Set task:
Reproduce the material verbatim, from its first line up to and including the line that contains "picture [818, 180, 1406, 796]".

Provided information:
* start *
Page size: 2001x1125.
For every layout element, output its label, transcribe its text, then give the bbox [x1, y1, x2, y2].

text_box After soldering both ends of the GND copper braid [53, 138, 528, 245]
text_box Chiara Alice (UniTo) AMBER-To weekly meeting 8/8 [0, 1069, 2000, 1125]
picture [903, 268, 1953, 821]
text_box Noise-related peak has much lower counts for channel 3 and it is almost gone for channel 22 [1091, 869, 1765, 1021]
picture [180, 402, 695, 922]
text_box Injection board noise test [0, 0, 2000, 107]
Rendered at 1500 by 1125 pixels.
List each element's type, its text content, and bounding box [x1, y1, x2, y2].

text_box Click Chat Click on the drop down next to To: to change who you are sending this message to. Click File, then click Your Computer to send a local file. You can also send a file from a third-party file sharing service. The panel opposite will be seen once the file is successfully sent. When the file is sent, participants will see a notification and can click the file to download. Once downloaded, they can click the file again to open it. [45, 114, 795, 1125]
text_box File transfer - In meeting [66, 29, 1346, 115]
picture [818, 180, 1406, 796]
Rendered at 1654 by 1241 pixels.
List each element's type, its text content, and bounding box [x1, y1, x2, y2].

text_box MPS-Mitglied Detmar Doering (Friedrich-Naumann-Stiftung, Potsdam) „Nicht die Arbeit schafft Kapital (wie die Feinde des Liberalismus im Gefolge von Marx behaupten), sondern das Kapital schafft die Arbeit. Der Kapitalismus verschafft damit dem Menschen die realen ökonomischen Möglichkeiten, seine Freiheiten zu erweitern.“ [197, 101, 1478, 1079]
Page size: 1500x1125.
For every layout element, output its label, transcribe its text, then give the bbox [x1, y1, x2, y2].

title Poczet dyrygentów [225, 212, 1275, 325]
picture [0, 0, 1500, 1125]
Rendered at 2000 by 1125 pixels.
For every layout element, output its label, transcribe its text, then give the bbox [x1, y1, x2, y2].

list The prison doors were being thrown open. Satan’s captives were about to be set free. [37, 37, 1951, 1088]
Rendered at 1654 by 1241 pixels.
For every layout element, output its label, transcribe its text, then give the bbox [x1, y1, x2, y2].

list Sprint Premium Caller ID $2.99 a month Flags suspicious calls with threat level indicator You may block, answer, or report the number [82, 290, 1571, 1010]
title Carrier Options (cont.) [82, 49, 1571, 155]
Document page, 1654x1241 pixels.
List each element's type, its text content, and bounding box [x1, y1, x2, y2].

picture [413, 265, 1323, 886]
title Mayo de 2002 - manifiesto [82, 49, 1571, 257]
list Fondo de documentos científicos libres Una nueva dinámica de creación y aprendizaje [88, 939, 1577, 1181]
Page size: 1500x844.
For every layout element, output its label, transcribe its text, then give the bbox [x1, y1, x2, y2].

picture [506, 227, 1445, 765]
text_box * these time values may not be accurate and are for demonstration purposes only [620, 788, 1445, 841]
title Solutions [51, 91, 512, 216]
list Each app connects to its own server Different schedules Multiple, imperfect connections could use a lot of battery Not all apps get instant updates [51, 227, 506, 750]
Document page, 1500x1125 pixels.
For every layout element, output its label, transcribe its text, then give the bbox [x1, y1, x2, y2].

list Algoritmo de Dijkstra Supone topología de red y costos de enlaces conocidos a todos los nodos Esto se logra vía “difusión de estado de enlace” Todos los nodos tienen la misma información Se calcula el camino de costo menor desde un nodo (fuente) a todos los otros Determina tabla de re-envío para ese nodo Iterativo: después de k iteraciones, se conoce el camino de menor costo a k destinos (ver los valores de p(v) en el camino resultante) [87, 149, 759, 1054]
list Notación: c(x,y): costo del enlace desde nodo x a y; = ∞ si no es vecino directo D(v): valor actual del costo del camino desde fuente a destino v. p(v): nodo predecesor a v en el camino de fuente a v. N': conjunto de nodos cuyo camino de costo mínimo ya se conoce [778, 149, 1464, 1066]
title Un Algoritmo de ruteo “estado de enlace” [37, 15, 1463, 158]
* end *
Answer for this exercise:
Page size: 2001x1125.
For every layout element, output its label, transcribe its text, then give the bbox [x1, y1, x2, y2].

text_box After soldering both ends of the GND copper braid [53, 138, 528, 245]
text_box Chiara Alice (UniTo) AMBER-To weekly meeting 8/8 [0, 1069, 2000, 1125]
picture [903, 268, 1953, 821]
text_box Noise-related peak has much lower counts for channel 3 and it is almost gone for channel 22 [1091, 869, 1765, 1021]
picture [180, 402, 695, 922]
text_box Injection board noise test [0, 0, 2000, 107]
Rendered at 1500 by 1125 pixels.
List each element's type, its text content, and bounding box [x1, y1, x2, y2].

text_box Click Chat Click on the drop down next to To: to change who you are sending this message to. Click File, then click Your Computer to send a local file. You can also send a file from a third-party file sharing service. The panel opposite will be seen once the file is successfully sent. When the file is sent, participants will see a notification and can click the file to download. Once downloaded, they can click the file again to open it. [45, 114, 795, 1125]
text_box File transfer - In meeting [66, 29, 1346, 115]
picture [818, 180, 1406, 796]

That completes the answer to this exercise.